→ **Exercise tasks**:
A. According to the comment on DSLR video and memory cards, what limit do the majority of DSLRs still suffer from?
B. Write a continuation of the comment on DSLR video and memory cards, starting after its final sentence.

→ **Source text**:
::::

Shame a £40 Transcend SDHC 32GB Class 10 card does fine for recording 1920x1080 HD video with DSLRs.

"we're simultaneously seeing a strong trend in videographers utilizing HD video capabilities in DSLRs"

Also a shame that the majority of DSLRs still suffer from a limit of 4GB HD recording even though the exFAT format should alleviate that problem. I can only assume it's a problem with the current generation of DSLRs processors/firmware that somehow limits the recording file size. There is information suggesting that the image sensors can overheat if longer HD recordings could be made so the FAT file system 4GB limit was really something that saved DSLR manufacturers from letting their image sensors limitations be known. Although the same DSLR APS-C sensors are used in dedicated video cameras, so you have to wonder how the video cameras can manage to operate without overheating. Who knows... but currently as far as I know this card doesn't really benefit DSLR users all that much, and not at all with regards to recording longer HD videos.

::::

→ **Given data**:
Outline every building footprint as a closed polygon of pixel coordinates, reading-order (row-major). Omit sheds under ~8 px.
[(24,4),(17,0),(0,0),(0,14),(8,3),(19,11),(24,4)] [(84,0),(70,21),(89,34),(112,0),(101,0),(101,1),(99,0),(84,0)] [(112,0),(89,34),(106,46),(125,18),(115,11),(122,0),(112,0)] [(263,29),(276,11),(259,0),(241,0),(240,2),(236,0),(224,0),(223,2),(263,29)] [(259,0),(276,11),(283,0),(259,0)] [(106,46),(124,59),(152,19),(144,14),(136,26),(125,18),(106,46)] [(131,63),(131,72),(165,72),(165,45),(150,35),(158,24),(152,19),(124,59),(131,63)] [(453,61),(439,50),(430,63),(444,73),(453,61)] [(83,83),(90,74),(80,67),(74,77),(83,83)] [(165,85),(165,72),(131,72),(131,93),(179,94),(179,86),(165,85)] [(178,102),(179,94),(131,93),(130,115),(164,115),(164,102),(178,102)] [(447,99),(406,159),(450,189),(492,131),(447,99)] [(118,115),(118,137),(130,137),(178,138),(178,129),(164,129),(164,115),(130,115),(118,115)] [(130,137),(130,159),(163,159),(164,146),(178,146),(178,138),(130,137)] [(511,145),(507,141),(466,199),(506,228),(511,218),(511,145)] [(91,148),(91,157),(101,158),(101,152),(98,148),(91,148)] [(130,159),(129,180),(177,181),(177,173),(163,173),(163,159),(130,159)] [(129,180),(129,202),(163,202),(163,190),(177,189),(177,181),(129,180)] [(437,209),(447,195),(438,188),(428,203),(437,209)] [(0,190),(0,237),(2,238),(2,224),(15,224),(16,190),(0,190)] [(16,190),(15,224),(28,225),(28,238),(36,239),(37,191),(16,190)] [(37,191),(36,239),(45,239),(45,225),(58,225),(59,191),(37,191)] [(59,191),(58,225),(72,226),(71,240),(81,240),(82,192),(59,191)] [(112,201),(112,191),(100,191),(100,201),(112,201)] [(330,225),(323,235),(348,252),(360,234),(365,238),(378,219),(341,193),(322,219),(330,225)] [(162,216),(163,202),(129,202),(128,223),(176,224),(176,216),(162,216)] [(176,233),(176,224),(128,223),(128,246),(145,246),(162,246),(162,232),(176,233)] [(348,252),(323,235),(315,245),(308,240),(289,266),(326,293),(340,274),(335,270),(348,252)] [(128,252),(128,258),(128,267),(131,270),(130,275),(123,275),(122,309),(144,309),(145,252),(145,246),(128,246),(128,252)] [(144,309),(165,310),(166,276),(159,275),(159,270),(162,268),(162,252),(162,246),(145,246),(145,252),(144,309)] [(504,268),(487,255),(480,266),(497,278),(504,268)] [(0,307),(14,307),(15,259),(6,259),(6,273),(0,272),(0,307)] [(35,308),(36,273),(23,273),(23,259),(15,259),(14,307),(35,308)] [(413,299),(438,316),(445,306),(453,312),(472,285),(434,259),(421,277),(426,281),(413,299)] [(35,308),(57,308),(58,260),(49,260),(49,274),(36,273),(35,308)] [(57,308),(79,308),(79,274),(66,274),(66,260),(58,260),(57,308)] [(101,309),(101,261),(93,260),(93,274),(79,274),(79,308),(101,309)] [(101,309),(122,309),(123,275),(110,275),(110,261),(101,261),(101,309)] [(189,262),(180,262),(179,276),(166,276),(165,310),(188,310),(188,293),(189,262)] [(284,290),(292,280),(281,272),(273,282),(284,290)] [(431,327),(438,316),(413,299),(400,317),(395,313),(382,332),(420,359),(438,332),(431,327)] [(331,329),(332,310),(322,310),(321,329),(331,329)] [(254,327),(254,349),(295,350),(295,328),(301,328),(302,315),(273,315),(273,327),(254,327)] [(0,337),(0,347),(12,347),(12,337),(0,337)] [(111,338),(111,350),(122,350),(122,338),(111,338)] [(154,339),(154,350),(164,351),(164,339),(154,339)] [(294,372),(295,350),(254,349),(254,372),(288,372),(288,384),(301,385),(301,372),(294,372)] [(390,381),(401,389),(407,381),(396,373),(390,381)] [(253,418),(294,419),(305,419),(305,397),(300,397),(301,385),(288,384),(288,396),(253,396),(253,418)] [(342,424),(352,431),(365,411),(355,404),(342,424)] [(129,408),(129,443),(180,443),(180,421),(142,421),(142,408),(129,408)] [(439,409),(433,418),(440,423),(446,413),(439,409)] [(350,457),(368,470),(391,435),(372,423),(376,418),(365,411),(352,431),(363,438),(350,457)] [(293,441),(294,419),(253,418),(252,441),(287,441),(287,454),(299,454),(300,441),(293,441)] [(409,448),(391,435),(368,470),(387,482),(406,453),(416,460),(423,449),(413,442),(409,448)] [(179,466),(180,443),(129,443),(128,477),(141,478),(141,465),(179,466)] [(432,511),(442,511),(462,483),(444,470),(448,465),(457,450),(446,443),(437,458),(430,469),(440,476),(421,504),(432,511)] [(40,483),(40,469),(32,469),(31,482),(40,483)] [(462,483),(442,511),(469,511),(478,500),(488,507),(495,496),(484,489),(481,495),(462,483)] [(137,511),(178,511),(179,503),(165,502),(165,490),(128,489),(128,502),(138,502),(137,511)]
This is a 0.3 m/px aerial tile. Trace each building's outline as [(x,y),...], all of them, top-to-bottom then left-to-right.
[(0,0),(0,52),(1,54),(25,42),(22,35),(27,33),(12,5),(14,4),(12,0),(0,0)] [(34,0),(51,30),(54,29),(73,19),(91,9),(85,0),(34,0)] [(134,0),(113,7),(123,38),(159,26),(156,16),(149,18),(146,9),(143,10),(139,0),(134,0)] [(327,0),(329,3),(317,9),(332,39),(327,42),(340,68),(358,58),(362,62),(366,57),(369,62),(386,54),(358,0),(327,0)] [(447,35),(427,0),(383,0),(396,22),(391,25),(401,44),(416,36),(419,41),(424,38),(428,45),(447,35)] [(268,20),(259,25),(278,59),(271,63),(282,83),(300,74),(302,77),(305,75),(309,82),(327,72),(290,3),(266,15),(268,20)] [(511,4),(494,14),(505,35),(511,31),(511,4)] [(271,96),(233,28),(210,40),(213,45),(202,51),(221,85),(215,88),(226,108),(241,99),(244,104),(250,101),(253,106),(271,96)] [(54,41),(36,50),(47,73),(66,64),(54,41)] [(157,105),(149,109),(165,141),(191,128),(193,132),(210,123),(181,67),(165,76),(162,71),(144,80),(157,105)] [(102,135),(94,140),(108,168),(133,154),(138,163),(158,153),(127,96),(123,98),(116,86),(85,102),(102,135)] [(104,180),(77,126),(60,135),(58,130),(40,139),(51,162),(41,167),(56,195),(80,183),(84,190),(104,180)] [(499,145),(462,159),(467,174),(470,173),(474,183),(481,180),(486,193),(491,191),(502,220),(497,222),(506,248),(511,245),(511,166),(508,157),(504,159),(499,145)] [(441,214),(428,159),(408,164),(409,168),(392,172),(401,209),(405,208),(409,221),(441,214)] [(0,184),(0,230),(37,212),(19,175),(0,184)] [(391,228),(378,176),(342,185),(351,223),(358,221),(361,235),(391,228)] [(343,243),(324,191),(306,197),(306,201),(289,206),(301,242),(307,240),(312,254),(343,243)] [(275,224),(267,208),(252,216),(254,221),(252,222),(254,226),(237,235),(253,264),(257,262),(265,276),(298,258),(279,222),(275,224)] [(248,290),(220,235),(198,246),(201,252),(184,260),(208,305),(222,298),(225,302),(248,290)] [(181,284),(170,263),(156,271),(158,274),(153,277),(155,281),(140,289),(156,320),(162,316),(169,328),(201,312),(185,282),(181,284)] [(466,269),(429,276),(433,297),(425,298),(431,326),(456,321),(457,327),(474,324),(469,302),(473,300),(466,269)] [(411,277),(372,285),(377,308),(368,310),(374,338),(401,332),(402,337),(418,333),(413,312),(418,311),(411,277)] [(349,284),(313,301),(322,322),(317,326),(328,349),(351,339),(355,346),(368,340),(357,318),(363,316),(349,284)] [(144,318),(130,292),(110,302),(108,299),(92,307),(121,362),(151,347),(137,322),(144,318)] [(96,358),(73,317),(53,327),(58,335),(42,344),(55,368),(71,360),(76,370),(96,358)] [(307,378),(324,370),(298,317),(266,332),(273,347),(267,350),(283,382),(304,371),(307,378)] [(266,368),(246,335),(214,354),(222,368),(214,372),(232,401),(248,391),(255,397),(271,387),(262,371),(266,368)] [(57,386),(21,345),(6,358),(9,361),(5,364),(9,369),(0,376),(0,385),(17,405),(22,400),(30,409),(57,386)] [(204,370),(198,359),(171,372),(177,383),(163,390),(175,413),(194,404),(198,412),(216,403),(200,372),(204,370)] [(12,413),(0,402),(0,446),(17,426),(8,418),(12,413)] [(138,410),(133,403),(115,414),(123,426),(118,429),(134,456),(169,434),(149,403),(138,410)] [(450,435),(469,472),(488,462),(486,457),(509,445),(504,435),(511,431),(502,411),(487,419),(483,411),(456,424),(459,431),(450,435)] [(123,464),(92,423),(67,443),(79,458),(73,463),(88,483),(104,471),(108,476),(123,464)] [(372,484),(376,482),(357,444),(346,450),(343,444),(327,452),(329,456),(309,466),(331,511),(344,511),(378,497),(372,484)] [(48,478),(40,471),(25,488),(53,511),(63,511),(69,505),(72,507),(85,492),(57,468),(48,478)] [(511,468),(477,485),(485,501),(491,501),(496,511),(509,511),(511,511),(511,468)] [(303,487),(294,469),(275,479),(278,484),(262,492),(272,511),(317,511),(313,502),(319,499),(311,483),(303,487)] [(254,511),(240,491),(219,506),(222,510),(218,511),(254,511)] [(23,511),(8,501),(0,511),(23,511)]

::::

→ **Answers to the exercises**:
A. A limit of 4GB HD recording.

B.
Guest said:

Actually, the 4Gb or approx. 12 minute limit of video recording on DSLRs is due to tariffs. If Canon, Nikon, Sony and the like supply DSLR users in the US with video recording capabilities longer hen 12 minutes, they must register the product as a video recorder and pay more to import the product. This is unfortunate, since this also limits the capabilities of these products the whole world over, even in Japan. Manufacturers won't make multiple product lines either, since this also increases cost and limits where that unique stock could be sold.

Hopefully, tariff laws will change as technology evolves. We all want to use the awesome high-end lenses DSLRs offer for our HD videos.

Arris Arris said:

Actually, the 4Gb or approx. 12 minute limit of video recording on DSLRs is due to tariffs. If Canon, Nikon, Sony and the like supply DSLR users in the US with video recording capabilities longer hen 12 minutes, they must register the product as a video recorder and pay more to import the product.

Thanks for that info! So it's just a cost thing.